* _Task directions_
Going through the entries below, tally the lines that hold the word "filterUnits" and state the result alone.

* _Data listing_
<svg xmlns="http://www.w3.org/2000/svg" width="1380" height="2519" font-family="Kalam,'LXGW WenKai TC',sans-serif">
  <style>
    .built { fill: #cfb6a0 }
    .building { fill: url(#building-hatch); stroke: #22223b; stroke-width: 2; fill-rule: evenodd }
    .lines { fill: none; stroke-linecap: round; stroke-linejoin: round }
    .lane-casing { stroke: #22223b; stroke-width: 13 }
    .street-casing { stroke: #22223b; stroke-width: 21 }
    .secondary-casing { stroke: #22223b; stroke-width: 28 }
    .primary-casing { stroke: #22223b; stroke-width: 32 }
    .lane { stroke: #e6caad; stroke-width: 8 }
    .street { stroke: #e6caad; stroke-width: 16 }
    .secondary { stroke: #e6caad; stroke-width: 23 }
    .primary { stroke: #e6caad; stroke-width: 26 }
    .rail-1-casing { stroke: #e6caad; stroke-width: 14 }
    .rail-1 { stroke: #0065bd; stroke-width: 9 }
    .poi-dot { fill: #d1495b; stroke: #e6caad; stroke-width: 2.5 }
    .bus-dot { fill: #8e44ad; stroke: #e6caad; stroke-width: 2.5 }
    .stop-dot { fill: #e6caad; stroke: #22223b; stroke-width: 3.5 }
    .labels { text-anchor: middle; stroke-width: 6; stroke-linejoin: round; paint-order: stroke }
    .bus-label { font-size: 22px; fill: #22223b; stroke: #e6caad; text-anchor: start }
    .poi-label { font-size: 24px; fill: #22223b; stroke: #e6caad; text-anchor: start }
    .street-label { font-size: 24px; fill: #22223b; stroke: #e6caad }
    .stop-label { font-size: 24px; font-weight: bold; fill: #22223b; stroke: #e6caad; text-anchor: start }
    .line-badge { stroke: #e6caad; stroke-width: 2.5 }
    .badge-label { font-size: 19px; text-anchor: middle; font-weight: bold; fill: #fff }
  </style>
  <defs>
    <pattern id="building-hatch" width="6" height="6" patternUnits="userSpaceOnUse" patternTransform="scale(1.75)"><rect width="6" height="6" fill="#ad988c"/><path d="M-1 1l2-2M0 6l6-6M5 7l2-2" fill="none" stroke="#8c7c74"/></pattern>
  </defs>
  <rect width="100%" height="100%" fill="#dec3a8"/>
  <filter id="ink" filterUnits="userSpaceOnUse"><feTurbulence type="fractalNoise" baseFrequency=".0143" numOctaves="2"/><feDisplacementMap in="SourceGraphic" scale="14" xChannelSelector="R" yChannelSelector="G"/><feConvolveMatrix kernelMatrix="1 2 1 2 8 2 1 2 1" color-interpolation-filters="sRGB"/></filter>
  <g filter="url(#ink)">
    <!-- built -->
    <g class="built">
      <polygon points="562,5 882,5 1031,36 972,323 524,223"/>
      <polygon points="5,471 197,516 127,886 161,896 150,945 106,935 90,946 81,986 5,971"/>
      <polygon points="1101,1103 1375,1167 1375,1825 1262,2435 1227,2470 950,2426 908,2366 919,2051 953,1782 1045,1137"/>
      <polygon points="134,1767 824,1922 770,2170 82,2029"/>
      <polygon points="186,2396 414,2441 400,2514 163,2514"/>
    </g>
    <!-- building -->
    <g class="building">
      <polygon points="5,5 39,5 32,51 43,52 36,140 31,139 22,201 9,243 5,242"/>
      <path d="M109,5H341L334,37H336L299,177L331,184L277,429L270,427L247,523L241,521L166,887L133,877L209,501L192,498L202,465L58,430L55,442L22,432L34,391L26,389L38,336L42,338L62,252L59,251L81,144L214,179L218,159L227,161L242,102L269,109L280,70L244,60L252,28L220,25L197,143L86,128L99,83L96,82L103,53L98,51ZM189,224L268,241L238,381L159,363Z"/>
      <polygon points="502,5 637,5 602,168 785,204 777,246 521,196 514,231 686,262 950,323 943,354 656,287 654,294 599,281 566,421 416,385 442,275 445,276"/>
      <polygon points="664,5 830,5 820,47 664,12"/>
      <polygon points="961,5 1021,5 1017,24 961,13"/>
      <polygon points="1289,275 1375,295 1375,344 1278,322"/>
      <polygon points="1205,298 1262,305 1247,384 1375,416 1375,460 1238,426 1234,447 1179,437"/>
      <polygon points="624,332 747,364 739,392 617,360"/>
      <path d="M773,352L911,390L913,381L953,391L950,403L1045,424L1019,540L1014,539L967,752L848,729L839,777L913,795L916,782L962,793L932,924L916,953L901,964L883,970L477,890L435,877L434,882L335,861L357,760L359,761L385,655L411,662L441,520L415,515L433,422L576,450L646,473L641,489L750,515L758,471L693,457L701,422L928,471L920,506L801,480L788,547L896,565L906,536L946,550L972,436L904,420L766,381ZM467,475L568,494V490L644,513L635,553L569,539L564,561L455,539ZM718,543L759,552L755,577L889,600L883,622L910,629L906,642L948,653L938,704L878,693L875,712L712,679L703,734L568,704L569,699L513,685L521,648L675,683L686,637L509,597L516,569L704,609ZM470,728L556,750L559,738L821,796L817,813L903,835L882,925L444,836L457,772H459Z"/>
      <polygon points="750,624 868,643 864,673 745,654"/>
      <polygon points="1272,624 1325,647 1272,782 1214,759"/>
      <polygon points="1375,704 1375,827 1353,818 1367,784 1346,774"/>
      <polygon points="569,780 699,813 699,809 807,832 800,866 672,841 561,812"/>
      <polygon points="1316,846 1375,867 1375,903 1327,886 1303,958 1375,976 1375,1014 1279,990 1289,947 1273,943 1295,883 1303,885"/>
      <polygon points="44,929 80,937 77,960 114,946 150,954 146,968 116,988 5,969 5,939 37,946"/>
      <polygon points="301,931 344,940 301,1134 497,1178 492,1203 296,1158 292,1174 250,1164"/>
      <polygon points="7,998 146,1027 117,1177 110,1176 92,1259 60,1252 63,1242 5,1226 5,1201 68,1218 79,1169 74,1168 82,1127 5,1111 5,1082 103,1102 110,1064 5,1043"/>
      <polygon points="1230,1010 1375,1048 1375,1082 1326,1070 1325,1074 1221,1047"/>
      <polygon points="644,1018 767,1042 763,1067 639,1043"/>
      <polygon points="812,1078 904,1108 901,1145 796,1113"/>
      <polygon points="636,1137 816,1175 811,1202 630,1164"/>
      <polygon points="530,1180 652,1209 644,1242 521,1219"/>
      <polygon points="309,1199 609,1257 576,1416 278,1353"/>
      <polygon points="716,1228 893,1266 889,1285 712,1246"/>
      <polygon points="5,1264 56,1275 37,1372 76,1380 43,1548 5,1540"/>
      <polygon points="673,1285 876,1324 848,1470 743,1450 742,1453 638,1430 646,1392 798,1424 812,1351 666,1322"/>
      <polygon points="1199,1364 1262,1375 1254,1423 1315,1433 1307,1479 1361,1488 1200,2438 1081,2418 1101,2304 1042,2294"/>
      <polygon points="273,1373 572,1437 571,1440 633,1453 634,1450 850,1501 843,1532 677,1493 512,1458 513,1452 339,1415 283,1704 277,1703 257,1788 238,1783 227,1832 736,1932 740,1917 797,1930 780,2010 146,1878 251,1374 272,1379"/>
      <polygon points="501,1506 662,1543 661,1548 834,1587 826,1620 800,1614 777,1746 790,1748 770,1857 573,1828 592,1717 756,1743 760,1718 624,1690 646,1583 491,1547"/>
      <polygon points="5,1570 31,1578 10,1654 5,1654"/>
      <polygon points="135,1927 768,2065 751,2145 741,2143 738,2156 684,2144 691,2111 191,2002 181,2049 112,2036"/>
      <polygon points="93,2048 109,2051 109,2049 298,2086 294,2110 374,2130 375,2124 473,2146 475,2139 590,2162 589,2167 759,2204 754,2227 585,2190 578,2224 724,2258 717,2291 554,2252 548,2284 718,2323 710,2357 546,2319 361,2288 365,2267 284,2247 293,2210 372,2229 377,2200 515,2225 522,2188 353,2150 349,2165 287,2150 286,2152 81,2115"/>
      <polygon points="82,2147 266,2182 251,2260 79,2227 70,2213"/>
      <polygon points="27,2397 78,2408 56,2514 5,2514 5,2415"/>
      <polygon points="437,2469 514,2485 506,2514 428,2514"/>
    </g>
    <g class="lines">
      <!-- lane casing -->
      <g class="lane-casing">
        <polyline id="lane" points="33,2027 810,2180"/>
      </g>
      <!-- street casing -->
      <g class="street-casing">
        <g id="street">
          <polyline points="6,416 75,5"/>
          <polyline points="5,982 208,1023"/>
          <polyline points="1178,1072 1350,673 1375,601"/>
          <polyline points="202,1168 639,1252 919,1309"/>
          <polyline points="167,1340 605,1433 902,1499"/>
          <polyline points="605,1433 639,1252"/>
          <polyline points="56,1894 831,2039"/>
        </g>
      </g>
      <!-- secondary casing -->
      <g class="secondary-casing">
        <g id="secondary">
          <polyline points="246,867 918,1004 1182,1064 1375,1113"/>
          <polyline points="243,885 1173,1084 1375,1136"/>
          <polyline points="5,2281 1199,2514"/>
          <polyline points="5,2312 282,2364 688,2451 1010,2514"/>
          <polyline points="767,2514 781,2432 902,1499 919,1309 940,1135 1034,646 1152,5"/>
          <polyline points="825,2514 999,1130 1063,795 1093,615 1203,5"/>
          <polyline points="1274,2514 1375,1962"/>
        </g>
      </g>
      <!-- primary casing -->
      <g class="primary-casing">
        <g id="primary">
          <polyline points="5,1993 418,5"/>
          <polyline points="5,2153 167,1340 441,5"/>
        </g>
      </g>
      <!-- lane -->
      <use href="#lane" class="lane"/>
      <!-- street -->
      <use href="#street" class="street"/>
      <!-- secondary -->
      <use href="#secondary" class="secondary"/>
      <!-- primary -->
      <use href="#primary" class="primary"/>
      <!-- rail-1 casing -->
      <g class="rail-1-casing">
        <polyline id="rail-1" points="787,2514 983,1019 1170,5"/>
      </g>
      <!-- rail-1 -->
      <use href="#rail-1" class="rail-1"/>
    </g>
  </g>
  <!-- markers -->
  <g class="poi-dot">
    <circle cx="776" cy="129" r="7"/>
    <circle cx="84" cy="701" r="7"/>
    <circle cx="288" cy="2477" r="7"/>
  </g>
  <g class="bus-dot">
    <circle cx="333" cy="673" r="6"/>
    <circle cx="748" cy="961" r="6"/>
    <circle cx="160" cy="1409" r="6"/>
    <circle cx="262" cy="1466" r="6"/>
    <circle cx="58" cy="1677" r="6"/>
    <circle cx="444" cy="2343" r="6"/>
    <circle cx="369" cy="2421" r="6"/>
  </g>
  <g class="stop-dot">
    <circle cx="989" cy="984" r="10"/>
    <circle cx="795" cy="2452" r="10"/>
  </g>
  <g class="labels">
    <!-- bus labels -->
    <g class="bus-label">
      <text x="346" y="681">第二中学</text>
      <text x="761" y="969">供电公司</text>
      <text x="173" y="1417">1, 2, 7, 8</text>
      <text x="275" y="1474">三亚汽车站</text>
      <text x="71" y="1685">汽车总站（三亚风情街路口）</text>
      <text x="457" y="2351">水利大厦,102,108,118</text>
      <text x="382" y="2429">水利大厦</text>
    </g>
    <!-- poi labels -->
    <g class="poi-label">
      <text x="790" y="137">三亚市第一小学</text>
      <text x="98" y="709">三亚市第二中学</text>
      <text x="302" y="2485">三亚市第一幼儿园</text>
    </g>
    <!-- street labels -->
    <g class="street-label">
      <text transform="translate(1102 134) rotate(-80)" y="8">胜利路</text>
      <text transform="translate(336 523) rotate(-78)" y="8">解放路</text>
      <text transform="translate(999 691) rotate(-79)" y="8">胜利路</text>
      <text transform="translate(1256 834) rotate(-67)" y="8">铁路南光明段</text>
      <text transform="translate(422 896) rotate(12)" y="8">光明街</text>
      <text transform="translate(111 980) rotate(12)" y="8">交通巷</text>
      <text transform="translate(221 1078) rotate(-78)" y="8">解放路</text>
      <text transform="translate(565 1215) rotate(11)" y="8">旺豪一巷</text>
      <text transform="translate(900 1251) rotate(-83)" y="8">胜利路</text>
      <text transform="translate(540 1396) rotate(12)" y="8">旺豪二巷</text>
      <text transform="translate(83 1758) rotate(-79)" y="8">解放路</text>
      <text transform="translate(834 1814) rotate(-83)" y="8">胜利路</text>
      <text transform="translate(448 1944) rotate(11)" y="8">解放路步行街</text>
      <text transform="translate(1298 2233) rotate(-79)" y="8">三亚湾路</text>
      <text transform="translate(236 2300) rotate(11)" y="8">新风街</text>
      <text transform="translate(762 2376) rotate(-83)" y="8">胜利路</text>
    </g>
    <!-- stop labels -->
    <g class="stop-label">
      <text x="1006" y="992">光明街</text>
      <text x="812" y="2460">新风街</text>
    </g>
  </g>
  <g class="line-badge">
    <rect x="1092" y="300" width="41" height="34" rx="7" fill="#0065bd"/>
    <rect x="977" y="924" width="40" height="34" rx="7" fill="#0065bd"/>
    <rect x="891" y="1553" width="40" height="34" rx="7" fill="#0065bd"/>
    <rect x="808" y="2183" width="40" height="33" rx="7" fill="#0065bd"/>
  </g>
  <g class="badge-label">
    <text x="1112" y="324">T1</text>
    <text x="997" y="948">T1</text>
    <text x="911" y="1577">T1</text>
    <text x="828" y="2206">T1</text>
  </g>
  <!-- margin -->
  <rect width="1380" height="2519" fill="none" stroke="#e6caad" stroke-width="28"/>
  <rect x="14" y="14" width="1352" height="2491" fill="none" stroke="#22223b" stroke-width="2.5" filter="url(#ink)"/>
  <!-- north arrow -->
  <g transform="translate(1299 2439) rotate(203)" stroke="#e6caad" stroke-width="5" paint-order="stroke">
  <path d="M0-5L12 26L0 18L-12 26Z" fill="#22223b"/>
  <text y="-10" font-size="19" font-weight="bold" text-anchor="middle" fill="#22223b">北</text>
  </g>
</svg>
---
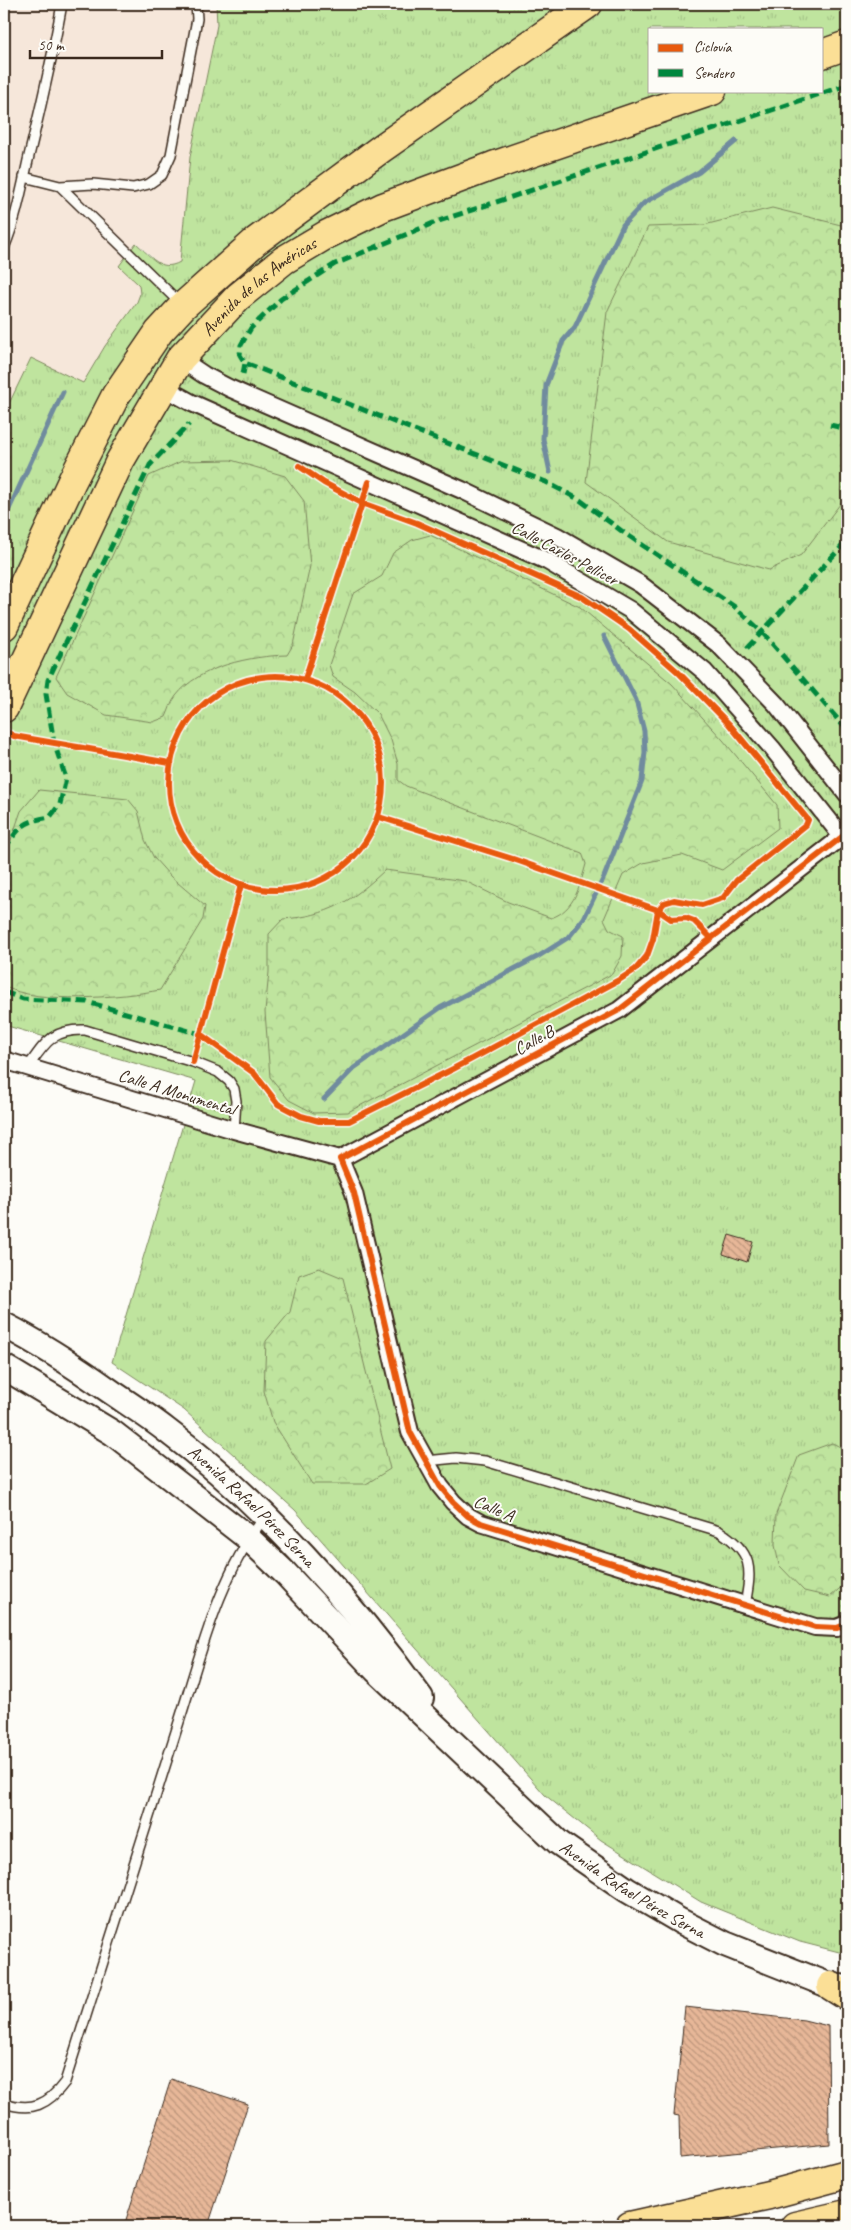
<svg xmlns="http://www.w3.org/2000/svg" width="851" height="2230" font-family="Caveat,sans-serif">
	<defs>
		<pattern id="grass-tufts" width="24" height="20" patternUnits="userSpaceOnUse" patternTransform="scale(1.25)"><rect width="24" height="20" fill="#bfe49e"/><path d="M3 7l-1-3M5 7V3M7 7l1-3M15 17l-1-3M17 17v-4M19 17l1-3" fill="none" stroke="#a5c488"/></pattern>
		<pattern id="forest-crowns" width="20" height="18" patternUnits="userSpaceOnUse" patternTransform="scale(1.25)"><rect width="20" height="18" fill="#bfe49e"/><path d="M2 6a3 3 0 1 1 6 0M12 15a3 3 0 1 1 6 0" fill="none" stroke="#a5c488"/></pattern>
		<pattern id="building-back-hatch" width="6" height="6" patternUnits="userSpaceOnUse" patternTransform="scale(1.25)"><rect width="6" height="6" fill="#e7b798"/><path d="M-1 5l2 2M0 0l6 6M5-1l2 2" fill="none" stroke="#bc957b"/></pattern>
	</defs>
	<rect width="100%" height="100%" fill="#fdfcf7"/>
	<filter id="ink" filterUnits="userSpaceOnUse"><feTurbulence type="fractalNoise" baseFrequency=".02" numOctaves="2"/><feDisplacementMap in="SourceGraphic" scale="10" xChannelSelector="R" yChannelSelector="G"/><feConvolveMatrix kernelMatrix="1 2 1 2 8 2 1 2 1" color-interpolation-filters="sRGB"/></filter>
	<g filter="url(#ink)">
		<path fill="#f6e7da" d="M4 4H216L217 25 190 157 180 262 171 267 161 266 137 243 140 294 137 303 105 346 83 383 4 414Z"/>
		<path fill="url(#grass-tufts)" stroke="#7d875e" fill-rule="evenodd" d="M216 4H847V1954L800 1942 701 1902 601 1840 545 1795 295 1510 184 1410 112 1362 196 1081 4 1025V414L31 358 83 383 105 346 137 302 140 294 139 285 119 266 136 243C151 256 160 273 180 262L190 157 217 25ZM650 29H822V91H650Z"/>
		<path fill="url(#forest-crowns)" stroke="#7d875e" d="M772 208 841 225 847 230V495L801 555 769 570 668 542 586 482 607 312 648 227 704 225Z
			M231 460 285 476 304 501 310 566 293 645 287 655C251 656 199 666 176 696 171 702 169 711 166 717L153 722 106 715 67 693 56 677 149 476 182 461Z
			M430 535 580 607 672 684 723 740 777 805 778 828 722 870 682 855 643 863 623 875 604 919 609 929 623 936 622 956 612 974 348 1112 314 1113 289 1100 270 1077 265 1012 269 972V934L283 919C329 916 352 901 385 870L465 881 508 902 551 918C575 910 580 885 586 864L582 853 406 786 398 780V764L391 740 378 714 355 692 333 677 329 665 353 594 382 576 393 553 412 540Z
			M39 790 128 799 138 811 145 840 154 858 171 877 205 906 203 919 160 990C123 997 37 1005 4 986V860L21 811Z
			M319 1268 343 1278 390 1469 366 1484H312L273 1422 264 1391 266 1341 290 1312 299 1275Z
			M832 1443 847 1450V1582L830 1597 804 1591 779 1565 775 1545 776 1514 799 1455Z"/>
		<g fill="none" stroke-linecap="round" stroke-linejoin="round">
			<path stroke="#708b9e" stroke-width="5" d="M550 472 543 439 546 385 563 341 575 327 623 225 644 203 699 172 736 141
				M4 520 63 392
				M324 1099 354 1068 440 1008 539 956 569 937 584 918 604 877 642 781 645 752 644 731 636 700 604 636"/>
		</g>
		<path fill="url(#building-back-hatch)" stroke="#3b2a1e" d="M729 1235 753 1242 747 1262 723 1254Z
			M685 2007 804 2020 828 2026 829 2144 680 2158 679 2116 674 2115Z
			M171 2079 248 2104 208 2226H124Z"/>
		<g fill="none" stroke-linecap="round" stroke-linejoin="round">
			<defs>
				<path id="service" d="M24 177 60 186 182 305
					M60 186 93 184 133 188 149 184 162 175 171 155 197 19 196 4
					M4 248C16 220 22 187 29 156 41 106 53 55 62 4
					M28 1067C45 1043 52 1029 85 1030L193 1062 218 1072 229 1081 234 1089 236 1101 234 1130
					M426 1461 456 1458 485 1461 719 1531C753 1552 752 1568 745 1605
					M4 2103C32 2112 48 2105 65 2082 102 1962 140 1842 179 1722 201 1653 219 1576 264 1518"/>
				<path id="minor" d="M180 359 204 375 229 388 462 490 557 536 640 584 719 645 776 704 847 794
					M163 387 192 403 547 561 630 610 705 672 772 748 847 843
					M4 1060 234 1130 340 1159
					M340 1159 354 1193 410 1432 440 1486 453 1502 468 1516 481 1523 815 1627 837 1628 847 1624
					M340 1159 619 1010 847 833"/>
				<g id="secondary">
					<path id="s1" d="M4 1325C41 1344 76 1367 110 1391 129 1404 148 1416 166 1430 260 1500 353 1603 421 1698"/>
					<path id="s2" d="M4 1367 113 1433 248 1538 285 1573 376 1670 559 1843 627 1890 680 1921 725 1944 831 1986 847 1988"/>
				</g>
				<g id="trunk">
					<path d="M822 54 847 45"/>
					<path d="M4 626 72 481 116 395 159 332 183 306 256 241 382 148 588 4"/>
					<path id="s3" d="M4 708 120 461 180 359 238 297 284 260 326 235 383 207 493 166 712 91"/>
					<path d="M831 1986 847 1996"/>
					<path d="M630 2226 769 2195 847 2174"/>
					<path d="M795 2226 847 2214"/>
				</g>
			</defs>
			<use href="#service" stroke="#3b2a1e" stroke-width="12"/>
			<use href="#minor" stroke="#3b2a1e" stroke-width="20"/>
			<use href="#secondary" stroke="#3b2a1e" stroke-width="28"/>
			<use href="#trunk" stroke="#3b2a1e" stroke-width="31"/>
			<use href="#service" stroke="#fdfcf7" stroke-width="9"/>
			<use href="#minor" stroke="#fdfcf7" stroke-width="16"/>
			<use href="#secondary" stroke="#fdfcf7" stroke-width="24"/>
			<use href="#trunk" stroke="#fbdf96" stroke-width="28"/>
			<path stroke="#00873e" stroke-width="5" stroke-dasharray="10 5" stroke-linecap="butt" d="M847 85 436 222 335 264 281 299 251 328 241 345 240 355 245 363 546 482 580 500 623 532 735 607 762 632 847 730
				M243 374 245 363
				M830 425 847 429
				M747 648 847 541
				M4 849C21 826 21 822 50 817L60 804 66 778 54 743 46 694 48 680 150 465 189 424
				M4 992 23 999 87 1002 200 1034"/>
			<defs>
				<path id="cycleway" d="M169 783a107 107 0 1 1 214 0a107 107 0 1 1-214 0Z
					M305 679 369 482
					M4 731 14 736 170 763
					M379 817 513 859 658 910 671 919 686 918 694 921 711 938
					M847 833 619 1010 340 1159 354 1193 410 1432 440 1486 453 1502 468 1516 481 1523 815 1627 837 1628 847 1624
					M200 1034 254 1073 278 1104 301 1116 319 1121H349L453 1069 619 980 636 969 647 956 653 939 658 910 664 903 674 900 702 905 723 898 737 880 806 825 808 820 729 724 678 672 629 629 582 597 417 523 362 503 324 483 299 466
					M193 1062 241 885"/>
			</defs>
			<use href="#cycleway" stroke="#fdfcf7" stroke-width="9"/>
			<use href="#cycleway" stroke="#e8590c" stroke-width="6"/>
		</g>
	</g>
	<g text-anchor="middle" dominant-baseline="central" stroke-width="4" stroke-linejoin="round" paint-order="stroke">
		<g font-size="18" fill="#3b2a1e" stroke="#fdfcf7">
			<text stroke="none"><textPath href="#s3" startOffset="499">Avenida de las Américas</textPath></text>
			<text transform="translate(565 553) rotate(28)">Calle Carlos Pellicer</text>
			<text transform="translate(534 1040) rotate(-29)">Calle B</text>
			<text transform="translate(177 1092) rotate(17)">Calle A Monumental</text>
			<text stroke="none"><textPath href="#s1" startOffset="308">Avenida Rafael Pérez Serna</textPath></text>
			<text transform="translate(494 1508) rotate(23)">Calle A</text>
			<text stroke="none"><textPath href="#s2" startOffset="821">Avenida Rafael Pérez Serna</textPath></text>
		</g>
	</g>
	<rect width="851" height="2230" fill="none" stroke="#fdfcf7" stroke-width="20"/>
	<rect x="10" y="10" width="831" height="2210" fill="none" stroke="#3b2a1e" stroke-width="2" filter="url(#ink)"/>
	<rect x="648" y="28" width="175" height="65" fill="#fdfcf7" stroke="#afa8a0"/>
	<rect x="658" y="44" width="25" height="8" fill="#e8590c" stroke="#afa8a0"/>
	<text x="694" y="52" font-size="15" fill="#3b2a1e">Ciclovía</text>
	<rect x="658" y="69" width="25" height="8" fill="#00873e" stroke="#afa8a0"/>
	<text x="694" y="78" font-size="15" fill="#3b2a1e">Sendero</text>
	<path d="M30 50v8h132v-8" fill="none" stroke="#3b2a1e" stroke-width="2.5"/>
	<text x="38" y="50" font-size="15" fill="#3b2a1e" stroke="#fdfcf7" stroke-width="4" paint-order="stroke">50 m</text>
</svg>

* _Exercise solution_
2